John Duff first came into prominence in the late 1960s when his work was presented in the seminal exhibition of Post-Minimalist art, Anti-Illusion Materials/Procedure at the Whitney Museum of American Art. In his pioneering sculptures, which were shown alongside work by artists such as Eva Hesse, Carl Andre and Richard Tuttle, Duff advanced Minimalism's language of precise geometric forms by imbuing it with references to the more imprecise, tangible world. Over the past 30 years Duff has continued to navigate the terrain between geometric and organic form, bolstered by a bold investigation of new materials and an abiding interest in defining interior and exterior space.


Duff's exhibition at the Weatherspoon Art Museum includes recent sculpture and related works on paper.

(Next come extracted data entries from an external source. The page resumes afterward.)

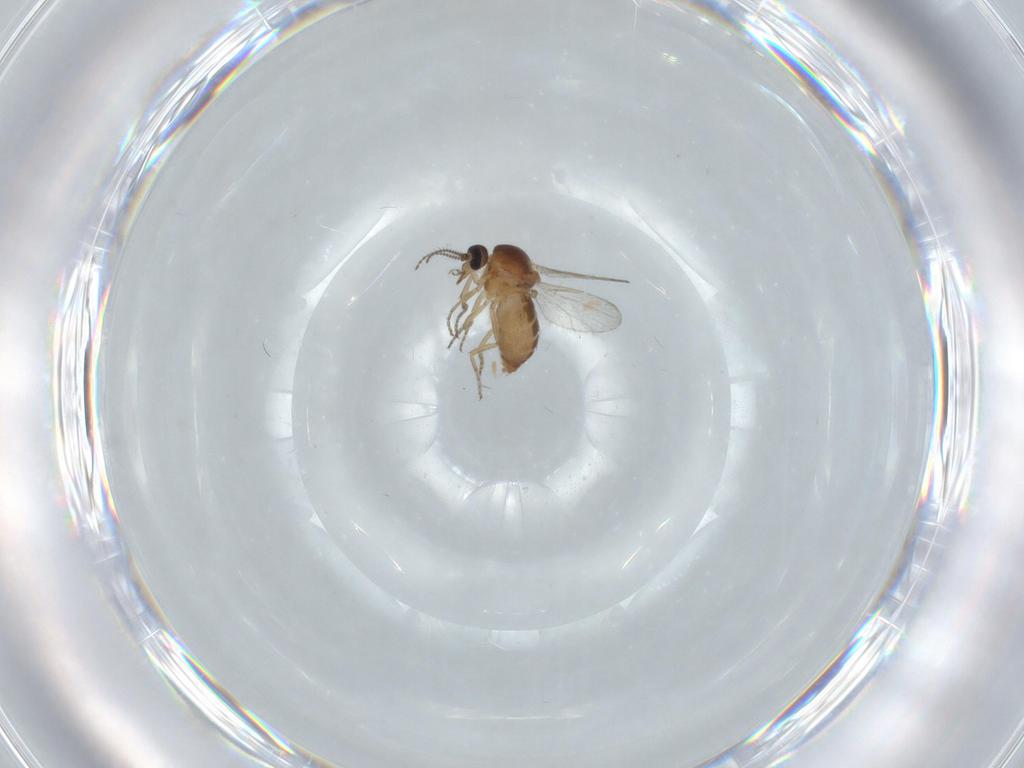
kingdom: Animalia
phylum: Arthropoda
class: Insecta
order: Diptera
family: Ceratopogonidae
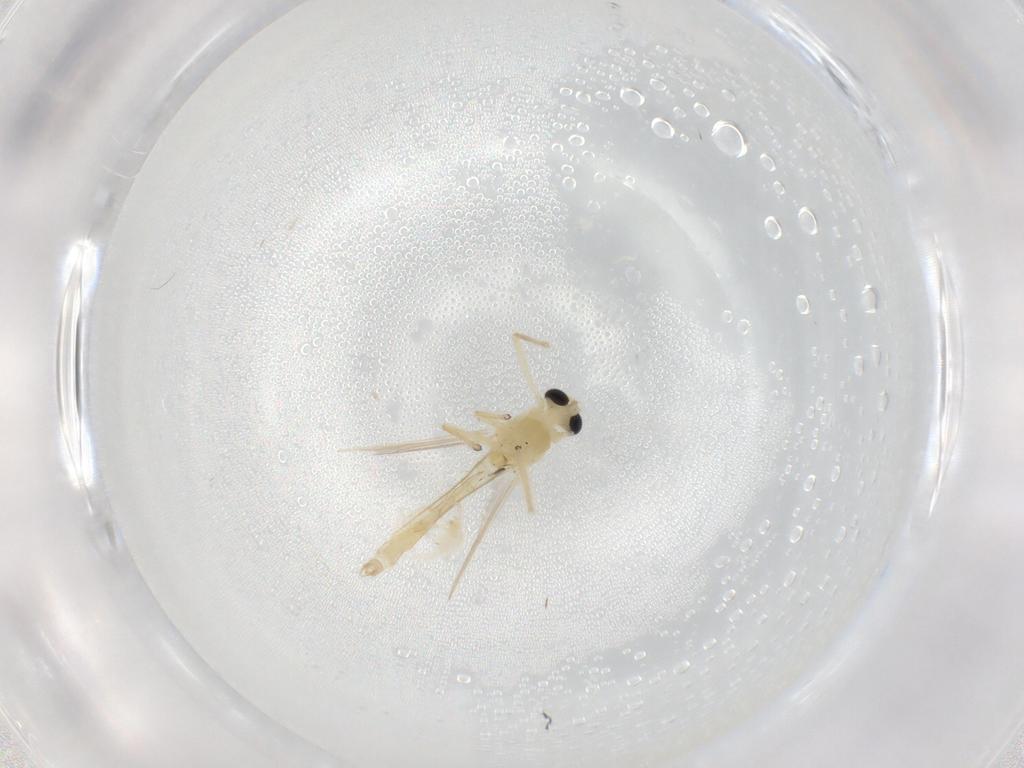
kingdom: Animalia
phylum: Arthropoda
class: Insecta
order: Diptera
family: Chironomidae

For the sculptures, Duff employs polyurethane, or plaster, and steel to conjoin and transpose geometric shapes one onto another. The works appear as three-dimensional drawings in space rooted to a solid, opaque form. The lines made by the steel rods create a sense of volume at the same time as they suggest emptiness; the “filled in” portions of the sculpture create a sense of weight at the same time as they suggest hollowness. In viewing works such as Equilateral Torus II and Inclined Form, we find our spatial perception of the sculpture remains constantly in flux as form and formlessness, substance and absence battle for predominance.

John Duff (b. 1943, Lafayette, Indiana) lives and works in New York. His extensive exhibition history includes solo exhibitions in the U.S. and Europe and group exhibitions at the Guggenheim Museum, New York, the Museum of Modern Art, New York, the Contemporary Art Museum, Los Angeles, and the San Francisco Museum of Modern Art, among many others.